In this article the Authors from Chicago discuss how the concept of PE has changed over the last 100 years. Originally PE was diagnosed clinically with minimal or no testing, so the patients had to be obviously unwell, short of breath, coughing up blood with abnormal ECG and so on. These patients as one might expect had mortalities of over 30%. The introduction of anticoagulation in the 1930’s was done after one small trial, which would not cut the mustard, by today’s standards. The mortality of PE continued to fall to 3% over the intervening years. A large part in that fall was the fact more PE was being diagnosed radiologically or at a lower threshold.
The introduction of the CTPA and more and more sensitive scanners has led to the diagnosis of smaller and smaller PE’s, which likely have no clinical implications for the patient. This is over diagnosis. Using national all cause mortality data bases the incidence of PE before 1990 was 62/100k and post CT has doubled to 112/100k whilst the mortality has been almost exactly the same (12.3 to 11.9/100k).
The last issue discussed is does anticoagulation help? They argue probably for large PE and DVT but the size of the effect or what end points are helped are not clear. Then they point out that studies of silent PE diagnosed after DVT found anticoagulation did not alter mortality or hasten resolution of VQ changes.
Stein P., Goodman L., et al Diagnosis and management of Sub segmental Pulmonary Embolism: Review and Assessment of the Options Clinical and Applied Thrombosis/Haemostasis 18(1) 20-26 2012
These authors review the concept of isolated sub segmental PE and suggest that it NOT be treated if the patient has
- Good Pulmonary reserve
- No DVT on serial tests
- A transient reversible risk factor
- No history of CVC or AF
- Compliant and trustworthy patient.
Before accepting this recommendation bear in mind no RCT of this strategy exist therefore it should be done with due caution.

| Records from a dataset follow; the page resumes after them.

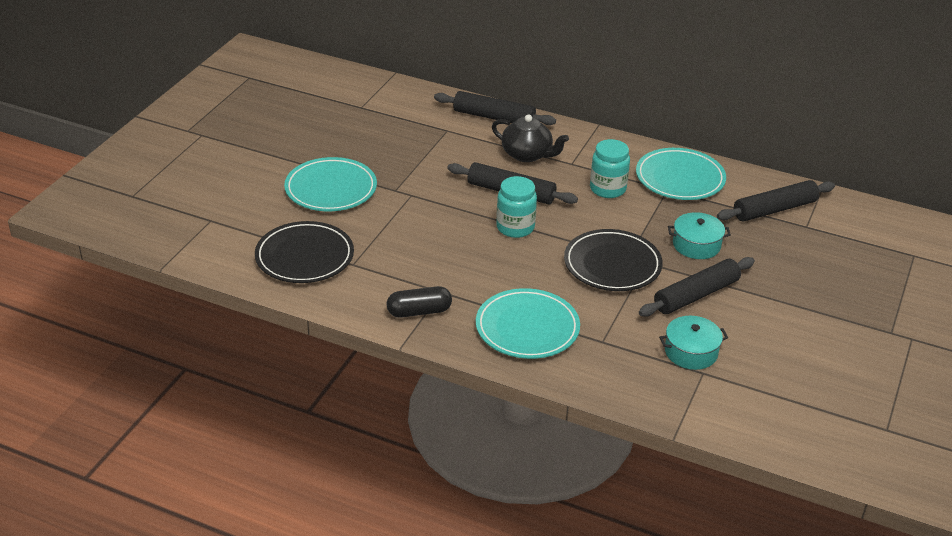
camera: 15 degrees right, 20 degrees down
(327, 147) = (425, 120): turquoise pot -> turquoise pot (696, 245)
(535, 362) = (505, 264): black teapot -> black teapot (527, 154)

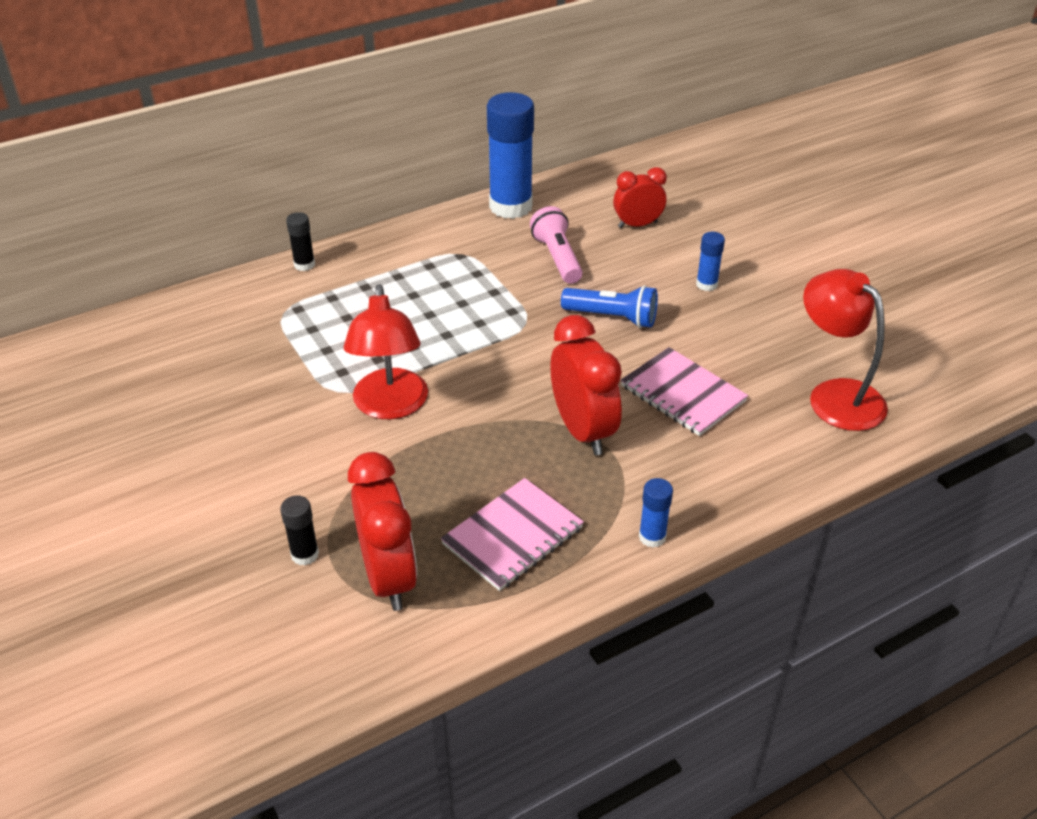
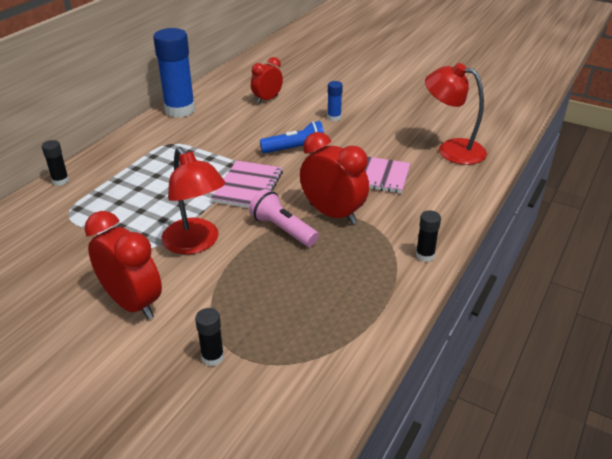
camera: 30 degrees left, 5 degrees down
(389, 577) = (285, 346): red clock -> red clock (132, 303)
(513, 536) = (344, 288): pink notebook -> pink notebook (248, 187)
(557, 258) = (234, 129): pink flashlight -> pink flashlight (282, 229)
(652, 537) = (425, 255): blue glue stick -> black glue stick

Isolated sub segmental PE are found only in a sub segmental branch but no larger vessels and using primitive 4 slice CT were found in 4% of PE patients. Incidental PE is found in patients undergoing CT for non-PE reasons leading to the suggestion that one of the normal functions of the lung is to clear thrombi and prevent them entering the arterial circulation. From PIOPED II more powerful CT scanners were more likely to detect sub segmental PE but DVT was usually absent if the PE was limited to the Sub segmental regions. The authors don’t mention the fact that CTPA is about 96% specific, meaning a false positive rate of 4%, hello ??? are these the isolated unexpected sub segmental PE they are talking about???
This leads to the risks of anticoagulation. Meta analysis of 10K patients treated with VitK antagonists for PE, suggests a major bleeding rate of 7% and a death rate of 1.3% annually.
These risks of anticoagulation then need to be weighed against the benefits. The evidence of safety in not treating only comes from retrospective analysis and this can be misleading, as those who weren’t treated were so outrageously low risk that no one thought they even had a PE, thus making the treatment safer than it is. As most PE come from large vein DVT it is argued that if there is no DVT on serial examination of the legs and VQ scans are non diagnostic there is a very low risk of PE in follow up.
There is an ongoing prospective observational study of withholding anticoagulation in sub segmental PE with no DVT http://clinicaltrials.gov/ct2/show/NCT01455818.
So what can we take from this? Some changes that look like PE on CTPA may not be clinically important PE’s and there are risks of anticoagulation that may outweigh any benefits of treatment. Before embarking on even investigating patients for PE we should try and make a proper clinical assessment of pre-test probability of disease otherwise we may find non disease (false positives) or over diagnose (true positives but not clinically meaningful) the patients exposing them to all the risks of treatment with none of the benefits.